**Tugas Latihan:**
- A) Dalam artikel tentang piutang macet, istilah apa yang disebut sebagai padanan "ingkar janji"?
- B) Ringkas paragraf "Akhir-akhir ini, kasus seperti judul diatas" dalam artikel tentang piutang macet tanpa menghilangkan fakta utamanya.
- C) Lanjutkan artikel tentang piutang macet mulai dari kalimat terakhir yang ada.

Lihat ke Halaman Asli

Bagus Ubhara

Mahasiswa Pasca

Piutang Macet Berujung Pidana: Kreditur Berakhir Tersangka

Diperbarui: 9 Agustus 2020   07:41

Kompasiana adalah platform blog. Konten ini menjadi tanggung jawab bloger dan tidak mewakili pandangan redaksi Kompas.

Hukum. Sumber ilustrasi: FREEPIK/Freepik

Akhir-akhir ini, kasus seperti judul diatas, menjadi sering terjadi. Ilustrasinya: si A memberikan pinjaman uang kepada si B. Namun si B ingkar janji (wanprestasi), kadang memang karena sedang kesulitan menunaikan kewajibannya, kadang memang tidak punya itikad baik menyelesaikan kewajibannya (untuk melunasi utangnya).

**Informasi yang Ditampilkan:**
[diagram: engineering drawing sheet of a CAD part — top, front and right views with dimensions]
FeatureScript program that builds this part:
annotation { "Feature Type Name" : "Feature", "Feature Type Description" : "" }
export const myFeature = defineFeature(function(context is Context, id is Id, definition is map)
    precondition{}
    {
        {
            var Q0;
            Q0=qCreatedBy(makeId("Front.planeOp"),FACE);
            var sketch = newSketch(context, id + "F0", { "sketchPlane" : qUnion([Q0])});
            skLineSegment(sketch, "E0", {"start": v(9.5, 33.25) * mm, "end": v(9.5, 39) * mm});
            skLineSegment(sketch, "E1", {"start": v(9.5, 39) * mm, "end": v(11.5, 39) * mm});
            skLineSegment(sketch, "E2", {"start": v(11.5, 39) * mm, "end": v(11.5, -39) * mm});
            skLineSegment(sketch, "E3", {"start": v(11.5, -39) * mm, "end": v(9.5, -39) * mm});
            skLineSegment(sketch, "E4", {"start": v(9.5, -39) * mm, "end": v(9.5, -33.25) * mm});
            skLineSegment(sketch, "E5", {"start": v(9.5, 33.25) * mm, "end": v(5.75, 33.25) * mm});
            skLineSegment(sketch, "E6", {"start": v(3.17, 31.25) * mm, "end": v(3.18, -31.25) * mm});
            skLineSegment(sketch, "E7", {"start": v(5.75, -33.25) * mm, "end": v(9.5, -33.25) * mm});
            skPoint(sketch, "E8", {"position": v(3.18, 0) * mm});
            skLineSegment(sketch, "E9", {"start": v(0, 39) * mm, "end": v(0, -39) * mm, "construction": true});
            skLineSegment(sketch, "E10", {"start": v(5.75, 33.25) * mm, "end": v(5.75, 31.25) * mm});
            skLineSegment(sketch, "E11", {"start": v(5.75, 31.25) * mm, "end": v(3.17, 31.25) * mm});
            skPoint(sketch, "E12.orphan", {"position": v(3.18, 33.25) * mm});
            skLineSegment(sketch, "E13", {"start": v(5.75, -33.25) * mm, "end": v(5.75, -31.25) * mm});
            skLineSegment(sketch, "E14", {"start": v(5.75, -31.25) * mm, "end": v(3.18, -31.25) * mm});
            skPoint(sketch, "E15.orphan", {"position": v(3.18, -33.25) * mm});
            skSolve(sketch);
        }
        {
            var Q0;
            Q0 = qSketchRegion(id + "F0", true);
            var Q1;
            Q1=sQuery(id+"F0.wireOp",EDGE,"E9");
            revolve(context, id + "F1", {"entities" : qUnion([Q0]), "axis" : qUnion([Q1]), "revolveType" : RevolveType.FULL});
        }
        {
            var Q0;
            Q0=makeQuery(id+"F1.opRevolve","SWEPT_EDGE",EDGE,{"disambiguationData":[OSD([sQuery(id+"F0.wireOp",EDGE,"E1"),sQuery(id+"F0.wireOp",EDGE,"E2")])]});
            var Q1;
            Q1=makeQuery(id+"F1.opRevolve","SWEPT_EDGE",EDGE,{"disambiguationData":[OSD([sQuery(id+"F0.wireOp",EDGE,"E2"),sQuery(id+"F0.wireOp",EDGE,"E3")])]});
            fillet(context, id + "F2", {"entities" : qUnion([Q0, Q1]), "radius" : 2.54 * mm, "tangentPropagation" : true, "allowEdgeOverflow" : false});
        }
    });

--

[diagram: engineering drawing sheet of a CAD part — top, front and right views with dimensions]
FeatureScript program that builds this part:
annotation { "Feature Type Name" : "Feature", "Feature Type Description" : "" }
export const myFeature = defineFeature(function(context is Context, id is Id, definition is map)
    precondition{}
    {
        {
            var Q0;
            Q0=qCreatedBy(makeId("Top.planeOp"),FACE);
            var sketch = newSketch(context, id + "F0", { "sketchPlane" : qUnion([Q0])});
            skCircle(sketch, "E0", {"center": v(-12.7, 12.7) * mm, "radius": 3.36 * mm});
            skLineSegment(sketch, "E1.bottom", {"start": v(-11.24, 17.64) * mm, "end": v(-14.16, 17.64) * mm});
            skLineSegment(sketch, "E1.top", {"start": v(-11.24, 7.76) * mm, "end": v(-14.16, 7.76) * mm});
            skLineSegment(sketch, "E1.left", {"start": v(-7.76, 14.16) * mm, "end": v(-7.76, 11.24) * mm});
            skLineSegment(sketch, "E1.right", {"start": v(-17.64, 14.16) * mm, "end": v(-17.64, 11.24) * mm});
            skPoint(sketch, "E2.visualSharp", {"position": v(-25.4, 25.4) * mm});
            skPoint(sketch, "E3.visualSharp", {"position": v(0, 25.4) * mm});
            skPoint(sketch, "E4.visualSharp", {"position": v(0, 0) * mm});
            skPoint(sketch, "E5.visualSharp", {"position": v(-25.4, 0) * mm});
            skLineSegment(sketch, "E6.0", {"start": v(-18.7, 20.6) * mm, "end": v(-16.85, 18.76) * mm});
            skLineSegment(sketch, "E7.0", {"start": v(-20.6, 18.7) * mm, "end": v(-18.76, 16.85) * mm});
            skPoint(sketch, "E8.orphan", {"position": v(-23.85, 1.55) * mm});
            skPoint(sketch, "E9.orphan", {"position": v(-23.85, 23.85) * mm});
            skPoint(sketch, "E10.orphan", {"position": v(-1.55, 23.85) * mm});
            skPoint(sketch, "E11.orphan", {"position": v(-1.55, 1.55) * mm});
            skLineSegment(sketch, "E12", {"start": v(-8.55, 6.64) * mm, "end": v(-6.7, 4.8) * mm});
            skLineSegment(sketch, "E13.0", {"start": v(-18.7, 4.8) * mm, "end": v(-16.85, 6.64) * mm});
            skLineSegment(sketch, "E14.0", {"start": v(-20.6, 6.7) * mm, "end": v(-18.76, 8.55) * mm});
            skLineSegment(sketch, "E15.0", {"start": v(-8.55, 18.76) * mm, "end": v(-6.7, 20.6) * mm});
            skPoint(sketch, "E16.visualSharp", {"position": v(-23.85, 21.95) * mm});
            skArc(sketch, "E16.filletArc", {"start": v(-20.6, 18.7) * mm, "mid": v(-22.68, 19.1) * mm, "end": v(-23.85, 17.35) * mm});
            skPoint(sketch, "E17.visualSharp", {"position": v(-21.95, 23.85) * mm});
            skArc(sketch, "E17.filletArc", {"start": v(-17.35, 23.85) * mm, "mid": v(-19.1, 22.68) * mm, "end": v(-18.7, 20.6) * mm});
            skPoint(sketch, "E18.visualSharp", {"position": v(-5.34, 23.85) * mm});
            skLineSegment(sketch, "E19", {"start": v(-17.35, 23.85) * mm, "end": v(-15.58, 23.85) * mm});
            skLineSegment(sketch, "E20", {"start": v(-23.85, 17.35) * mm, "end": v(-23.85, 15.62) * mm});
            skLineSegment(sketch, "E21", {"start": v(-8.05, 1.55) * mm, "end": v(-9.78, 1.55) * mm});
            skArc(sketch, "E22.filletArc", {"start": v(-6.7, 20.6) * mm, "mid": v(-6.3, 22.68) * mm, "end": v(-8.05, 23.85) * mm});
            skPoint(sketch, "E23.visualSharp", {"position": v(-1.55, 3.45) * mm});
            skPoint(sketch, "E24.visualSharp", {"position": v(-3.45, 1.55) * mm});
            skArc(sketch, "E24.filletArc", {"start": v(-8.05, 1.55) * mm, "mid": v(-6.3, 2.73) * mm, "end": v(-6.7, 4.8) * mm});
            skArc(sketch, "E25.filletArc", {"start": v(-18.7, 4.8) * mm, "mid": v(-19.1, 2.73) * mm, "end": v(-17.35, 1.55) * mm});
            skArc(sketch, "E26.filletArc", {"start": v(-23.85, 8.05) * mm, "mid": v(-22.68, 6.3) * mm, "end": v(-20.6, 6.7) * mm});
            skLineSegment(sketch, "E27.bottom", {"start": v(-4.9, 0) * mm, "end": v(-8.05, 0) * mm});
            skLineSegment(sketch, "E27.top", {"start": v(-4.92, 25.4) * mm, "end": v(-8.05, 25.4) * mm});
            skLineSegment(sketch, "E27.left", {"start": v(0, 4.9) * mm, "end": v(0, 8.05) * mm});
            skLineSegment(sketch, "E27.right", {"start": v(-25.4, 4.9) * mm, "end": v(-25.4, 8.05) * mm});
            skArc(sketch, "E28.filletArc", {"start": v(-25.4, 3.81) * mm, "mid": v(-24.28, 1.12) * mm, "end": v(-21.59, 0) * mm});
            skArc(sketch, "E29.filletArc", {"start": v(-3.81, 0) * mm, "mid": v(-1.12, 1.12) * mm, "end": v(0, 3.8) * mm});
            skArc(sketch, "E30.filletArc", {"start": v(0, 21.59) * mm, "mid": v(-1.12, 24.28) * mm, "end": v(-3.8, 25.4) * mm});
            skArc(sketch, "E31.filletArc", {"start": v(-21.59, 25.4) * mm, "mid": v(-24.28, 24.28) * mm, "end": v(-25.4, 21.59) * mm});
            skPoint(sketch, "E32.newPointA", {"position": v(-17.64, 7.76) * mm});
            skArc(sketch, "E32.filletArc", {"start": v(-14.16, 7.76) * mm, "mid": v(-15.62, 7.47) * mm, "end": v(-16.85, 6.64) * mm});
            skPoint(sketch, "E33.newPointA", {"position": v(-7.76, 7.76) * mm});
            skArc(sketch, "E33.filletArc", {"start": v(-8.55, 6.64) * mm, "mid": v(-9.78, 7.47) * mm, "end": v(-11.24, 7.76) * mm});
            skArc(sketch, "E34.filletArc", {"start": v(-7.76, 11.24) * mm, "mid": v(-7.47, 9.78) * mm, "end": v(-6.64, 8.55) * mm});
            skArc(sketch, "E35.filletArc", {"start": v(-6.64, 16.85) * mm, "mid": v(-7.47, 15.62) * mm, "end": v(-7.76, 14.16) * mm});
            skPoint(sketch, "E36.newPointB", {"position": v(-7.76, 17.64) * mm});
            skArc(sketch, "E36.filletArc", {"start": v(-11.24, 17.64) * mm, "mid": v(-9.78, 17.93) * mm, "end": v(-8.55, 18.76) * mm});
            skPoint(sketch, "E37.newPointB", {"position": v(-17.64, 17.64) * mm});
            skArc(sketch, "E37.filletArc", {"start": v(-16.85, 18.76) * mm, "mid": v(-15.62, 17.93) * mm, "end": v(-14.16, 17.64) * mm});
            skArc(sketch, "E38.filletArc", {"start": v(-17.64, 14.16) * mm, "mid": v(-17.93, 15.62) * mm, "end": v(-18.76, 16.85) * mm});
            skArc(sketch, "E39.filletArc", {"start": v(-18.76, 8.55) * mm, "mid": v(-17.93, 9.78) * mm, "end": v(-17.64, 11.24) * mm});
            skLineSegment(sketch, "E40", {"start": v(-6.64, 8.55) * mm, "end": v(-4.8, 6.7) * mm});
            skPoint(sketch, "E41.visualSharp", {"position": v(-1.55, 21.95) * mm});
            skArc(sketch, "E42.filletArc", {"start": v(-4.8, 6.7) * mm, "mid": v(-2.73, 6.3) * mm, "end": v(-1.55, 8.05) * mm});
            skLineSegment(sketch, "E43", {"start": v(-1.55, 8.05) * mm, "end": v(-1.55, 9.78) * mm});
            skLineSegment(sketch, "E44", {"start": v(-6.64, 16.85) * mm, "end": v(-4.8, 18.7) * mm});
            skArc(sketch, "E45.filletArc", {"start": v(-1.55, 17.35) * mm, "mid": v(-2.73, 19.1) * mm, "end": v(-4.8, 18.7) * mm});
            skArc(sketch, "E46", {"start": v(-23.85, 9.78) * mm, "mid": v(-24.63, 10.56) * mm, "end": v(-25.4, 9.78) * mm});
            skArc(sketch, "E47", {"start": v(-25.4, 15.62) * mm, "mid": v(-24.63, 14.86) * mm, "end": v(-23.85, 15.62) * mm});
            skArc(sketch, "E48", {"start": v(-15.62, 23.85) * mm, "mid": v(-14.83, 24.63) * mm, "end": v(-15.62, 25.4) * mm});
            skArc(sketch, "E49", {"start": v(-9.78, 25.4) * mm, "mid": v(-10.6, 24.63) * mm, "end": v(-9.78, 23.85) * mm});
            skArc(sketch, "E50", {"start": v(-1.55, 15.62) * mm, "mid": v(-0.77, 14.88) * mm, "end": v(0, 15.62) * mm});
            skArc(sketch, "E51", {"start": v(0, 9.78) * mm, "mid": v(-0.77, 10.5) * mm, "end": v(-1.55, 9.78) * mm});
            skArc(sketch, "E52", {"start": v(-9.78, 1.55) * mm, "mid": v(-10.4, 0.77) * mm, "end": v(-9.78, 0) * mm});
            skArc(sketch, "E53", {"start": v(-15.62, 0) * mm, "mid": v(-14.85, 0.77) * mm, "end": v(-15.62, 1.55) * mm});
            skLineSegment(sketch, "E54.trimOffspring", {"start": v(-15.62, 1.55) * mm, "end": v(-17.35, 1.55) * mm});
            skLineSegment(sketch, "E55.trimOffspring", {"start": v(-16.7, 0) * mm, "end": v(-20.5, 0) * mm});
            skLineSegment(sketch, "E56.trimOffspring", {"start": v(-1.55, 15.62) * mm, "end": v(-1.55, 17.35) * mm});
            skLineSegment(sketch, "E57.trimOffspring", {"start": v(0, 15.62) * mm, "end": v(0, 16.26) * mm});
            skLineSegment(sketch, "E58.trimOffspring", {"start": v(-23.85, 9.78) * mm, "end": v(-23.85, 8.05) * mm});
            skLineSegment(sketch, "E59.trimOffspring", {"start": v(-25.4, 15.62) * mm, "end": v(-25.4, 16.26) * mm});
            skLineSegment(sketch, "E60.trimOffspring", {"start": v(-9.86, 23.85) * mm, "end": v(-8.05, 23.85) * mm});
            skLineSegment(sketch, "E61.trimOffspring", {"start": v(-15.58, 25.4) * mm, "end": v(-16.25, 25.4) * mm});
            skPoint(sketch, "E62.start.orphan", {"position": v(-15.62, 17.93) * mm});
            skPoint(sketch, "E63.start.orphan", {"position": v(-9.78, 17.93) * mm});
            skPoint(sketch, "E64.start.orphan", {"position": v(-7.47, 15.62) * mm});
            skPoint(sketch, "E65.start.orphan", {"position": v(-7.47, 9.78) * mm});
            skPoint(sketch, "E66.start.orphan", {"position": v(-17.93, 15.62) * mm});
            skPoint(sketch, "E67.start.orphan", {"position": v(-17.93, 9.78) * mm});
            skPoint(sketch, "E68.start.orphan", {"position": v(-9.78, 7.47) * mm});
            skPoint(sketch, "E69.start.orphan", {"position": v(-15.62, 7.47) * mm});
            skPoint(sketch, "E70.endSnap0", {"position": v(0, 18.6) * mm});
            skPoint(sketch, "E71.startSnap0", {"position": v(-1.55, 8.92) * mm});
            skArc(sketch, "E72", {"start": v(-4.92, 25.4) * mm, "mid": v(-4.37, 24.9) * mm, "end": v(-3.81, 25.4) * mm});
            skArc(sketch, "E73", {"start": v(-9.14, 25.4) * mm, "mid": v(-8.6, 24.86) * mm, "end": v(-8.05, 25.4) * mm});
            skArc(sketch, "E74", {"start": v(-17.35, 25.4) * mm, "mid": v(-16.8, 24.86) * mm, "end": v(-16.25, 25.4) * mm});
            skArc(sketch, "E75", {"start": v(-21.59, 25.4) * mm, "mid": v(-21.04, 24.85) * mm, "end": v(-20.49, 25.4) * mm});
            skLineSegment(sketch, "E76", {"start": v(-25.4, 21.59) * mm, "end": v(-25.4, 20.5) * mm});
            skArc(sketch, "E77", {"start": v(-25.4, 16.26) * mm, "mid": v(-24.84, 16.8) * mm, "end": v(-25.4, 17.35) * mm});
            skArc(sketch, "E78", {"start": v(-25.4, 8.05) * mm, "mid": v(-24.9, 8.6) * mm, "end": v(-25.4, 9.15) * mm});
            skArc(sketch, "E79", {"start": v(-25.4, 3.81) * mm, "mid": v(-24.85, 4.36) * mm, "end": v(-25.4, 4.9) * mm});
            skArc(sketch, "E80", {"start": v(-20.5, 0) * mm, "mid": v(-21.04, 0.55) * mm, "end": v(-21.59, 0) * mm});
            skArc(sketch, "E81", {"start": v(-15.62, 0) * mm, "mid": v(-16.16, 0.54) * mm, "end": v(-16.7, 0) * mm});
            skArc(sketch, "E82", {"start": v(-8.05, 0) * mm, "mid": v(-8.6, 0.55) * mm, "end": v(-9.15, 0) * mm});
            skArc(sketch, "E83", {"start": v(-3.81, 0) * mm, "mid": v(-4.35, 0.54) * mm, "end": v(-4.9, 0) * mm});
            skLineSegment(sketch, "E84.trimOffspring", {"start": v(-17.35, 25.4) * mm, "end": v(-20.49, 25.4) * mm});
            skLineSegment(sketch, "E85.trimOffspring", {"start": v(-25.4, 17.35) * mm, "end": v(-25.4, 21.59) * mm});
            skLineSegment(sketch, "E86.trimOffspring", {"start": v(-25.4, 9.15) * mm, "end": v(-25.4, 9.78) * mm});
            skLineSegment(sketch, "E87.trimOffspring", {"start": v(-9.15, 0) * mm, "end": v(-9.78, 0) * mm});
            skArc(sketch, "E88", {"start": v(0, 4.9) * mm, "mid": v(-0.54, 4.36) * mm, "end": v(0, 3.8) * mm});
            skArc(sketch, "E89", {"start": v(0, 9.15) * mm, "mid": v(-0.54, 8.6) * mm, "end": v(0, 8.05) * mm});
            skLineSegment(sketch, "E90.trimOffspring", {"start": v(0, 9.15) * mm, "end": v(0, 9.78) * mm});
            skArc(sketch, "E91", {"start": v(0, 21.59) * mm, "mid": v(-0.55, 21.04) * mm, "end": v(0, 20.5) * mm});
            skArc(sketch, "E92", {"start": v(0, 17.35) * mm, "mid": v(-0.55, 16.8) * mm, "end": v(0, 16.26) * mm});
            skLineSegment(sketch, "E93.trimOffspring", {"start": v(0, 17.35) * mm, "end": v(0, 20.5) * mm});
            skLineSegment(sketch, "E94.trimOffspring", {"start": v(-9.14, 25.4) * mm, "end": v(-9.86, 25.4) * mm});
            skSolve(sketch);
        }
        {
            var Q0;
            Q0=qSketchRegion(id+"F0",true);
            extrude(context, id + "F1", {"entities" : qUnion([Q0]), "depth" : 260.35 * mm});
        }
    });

**Jawaban Tugas:**
- A) Wanprestasi.

- B) Kasus piutang macet yang berujung pidana kini sering terjadi. Contohnya, A meminjamkan uang kepada B, tetapi B ingkar janji (wanprestasi). Penyebabnya bisa karena B sedang kesulitan memenuhi kewajibannya, bisa juga karena B tidak beritikad baik melunasi utangnya.

- C)
Alhasil si A berusaha menghubungi si B entah lewat telpon, WA, maupun lewat medsos. Disinilah masalah tersebut sering menjadi masalah. Terutama ketika si B karena pusing dikejar-kejar si A untuk melunasi pinjamannya, lalu malah melaporkan si A karena pencemaran nama baik misalnya. 

Sehingga terjadi dalam hal ini, si A yang berniat membantu si B dengan memberikan pinjaman uang, malah dilaporkan ke polisi karena si A menagih utang nya dianggap melanggar hukum ketika menagihnya lewat medsos (UU ITE Pasal 27 ayat 3). Si A sendiri terpaksa menagih si B lewat medsos karena misalnya, ketika menagih si B lewat jalur-jalur pribadi, malah diblokir baik itu lewat telepon, SMS, maupun WA. Sehingga utang piutang sebagai masalah pokoknya, merupakan wilayah perdata, menjadi terseret masuk ke wilayah pidana. Si A posisinya menjadi lemah.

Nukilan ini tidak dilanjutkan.